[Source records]

[Start of Attachment]

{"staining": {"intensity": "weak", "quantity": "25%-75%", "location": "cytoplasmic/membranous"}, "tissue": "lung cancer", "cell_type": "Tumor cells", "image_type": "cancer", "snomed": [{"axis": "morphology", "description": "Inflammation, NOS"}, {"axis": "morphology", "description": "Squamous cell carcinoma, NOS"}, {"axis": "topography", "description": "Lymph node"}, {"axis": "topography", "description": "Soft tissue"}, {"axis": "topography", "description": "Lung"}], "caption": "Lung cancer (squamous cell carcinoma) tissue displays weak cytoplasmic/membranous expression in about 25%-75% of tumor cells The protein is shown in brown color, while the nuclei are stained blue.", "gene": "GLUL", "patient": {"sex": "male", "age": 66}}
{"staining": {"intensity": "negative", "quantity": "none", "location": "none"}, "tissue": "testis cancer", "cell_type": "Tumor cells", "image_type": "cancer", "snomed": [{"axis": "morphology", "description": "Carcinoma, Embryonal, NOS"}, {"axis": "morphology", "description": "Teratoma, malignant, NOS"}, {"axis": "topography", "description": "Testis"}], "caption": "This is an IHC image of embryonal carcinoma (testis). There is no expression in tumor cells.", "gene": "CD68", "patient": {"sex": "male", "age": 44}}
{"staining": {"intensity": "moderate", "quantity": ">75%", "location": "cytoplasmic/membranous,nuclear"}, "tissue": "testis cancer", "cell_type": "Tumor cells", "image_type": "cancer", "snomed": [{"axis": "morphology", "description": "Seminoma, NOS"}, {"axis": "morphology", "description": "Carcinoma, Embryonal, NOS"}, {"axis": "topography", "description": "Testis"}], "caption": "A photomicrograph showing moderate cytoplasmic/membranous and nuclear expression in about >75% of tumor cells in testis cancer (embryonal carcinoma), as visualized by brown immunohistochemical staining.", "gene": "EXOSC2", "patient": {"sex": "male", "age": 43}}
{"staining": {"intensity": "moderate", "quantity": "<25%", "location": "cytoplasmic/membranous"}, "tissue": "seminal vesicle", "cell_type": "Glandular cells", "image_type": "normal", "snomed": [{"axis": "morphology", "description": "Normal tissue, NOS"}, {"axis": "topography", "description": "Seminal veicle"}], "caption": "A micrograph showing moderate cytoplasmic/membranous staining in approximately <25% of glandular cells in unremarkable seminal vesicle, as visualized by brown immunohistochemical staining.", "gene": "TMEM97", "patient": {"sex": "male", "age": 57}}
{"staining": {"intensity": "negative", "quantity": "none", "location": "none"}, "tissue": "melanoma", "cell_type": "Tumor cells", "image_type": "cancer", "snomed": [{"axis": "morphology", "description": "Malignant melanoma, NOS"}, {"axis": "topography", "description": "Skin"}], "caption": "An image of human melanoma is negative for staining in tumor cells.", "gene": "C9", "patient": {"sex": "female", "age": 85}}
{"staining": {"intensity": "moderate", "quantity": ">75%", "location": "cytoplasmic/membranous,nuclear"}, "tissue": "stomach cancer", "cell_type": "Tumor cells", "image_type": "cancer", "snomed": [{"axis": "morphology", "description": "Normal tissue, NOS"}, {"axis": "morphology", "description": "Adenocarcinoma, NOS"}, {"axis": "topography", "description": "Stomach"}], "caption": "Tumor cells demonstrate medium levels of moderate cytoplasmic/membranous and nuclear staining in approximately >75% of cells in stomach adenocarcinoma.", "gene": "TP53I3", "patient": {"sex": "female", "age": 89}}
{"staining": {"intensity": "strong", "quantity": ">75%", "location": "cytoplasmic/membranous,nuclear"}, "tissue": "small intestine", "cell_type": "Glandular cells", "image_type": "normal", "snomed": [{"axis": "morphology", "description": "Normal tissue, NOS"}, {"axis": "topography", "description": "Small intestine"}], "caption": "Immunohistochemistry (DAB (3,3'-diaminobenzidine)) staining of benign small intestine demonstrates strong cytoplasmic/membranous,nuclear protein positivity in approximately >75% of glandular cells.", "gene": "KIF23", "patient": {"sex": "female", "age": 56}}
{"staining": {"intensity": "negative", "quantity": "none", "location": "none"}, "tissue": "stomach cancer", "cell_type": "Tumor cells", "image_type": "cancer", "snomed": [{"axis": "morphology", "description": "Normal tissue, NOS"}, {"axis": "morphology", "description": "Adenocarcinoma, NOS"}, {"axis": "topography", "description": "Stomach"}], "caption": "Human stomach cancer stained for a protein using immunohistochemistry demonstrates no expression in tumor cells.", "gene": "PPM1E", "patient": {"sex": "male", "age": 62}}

[End of Attachment]

• **TASK GOAL**:
Retype every entry word for word.

• **TASK ANSWER**:
{"staining": {"intensity": "weak", "quantity": "25%-75%", "location": "cytoplasmic/membranous"}, "tissue": "lung cancer", "cell_type": "Tumor cells", "image_type": "cancer", "snomed": [{"axis": "morphology", "description": "Inflammation, NOS"}, {"axis": "morphology", "description": "Squamous cell carcinoma, NOS"}, {"axis": "topography", "description": "Lymph node"}, {"axis": "topography", "description": "Soft tissue"}, {"axis": "topography", "description": "Lung"}], "caption": "Lung cancer (squamous cell carcinoma) tissue displays weak cytoplasmic/membranous expression in about 25%-75% of tumor cells The protein is shown in brown color, while the nuclei are stained blue.", "gene": "GLUL", "patient": {"sex": "male", "age": 66}}
{"staining": {"intensity": "negative", "quantity": "none", "location": "none"}, "tissue": "testis cancer", "cell_type": "Tumor cells", "image_type": "cancer", "snomed": [{"axis": "morphology", "description": "Carcinoma, Embryonal, NOS"}, {"axis": "morphology", "description": "Teratoma, malignant, NOS"}, {"axis": "topography", "description": "Testis"}], "caption": "This is an IHC image of embryonal carcinoma (testis). There is no expression in tumor cells.", "gene": "CD68", "patient": {"sex": "male", "age": 44}}
{"staining": {"intensity": "moderate", "quantity": ">75%", "location": "cytoplasmic/membranous,nuclear"}, "tissue": "testis cancer", "cell_type": "Tumor cells", "image_type": "cancer", "snomed": [{"axis": "morphology", "description": "Seminoma, NOS"}, {"axis": "morphology", "description": "Carcinoma, Embryonal, NOS"}, {"axis": "topography", "description": "Testis"}], "caption": "A photomicrograph showing moderate cytoplasmic/membranous and nuclear expression in about >75% of tumor cells in testis cancer (embryonal carcinoma), as visualized by brown immunohistochemical staining.", "gene": "EXOSC2", "patient": {"sex": "male", "age": 43}}
{"staining": {"intensity": "moderate", "quantity": "<25%", "location": "cytoplasmic/membranous"}, "tissue": "seminal vesicle", "cell_type": "Glandular cells", "image_type": "normal", "snomed": [{"axis": "morphology", "description": "Normal tissue, NOS"}, {"axis": "topography", "description": "Seminal veicle"}], "caption": "A micrograph showing moderate cytoplasmic/membranous staining in approximately <25% of glandular cells in unremarkable seminal vesicle, as visualized by brown immunohistochemical staining.", "gene": "TMEM97", "patient": {"sex": "male", "age": 57}}
{"staining": {"intensity": "negative", "quantity": "none", "location": "none"}, "tissue": "melanoma", "cell_type": "Tumor cells", "image_type": "cancer", "snomed": [{"axis": "morphology", "description": "Malignant melanoma, NOS"}, {"axis": "topography", "description": "Skin"}], "caption": "An image of human melanoma is negative for staining in tumor cells.", "gene": "C9", "patient": {"sex": "female", "age": 85}}
{"staining": {"intensity": "moderate", "quantity": ">75%", "location": "cytoplasmic/membranous,nuclear"}, "tissue": "stomach cancer", "cell_type": "Tumor cells", "image_type": "cancer", "snomed": [{"axis": "morphology", "description": "Normal tissue, NOS"}, {"axis": "morphology", "description": "Adenocarcinoma, NOS"}, {"axis": "topography", "description": "Stomach"}], "caption": "Tumor cells demonstrate medium levels of moderate cytoplasmic/membranous and nuclear staining in approximately >75% of cells in stomach adenocarcinoma.", "gene": "TP53I3", "patient": {"sex": "female", "age": 89}}
{"staining": {"intensity": "strong", "quantity": ">75%", "location": "cytoplasmic/membranous,nuclear"}, "tissue": "small intestine", "cell_type": "Glandular cells", "image_type": "normal", "snomed": [{"axis": "morphology", "description": "Normal tissue, NOS"}, {"axis": "topography", "description": "Small intestine"}], "caption": "Immunohistochemistry (DAB (3,3'-diaminobenzidine)) staining of benign small intestine demonstrates strong cytoplasmic/membranous,nuclear protein positivity in approximately >75% of glandular cells.", "gene": "KIF23", "patient": {"sex": "female", "age": 56}}
{"staining": {"intensity": "negative", "quantity": "none", "location": "none"}, "tissue": "stomach cancer", "cell_type": "Tumor cells", "image_type": "cancer", "snomed": [{"axis": "morphology", "description": "Normal tissue, NOS"}, {"axis": "morphology", "description": "Adenocarcinoma, NOS"}, {"axis": "topography", "description": "Stomach"}], "caption": "Human stomach cancer stained for a protein using immunohistochemistry demonstrates no expression in tumor cells.", "gene": "PPM1E", "patient": {"sex": "male", "age": 62}}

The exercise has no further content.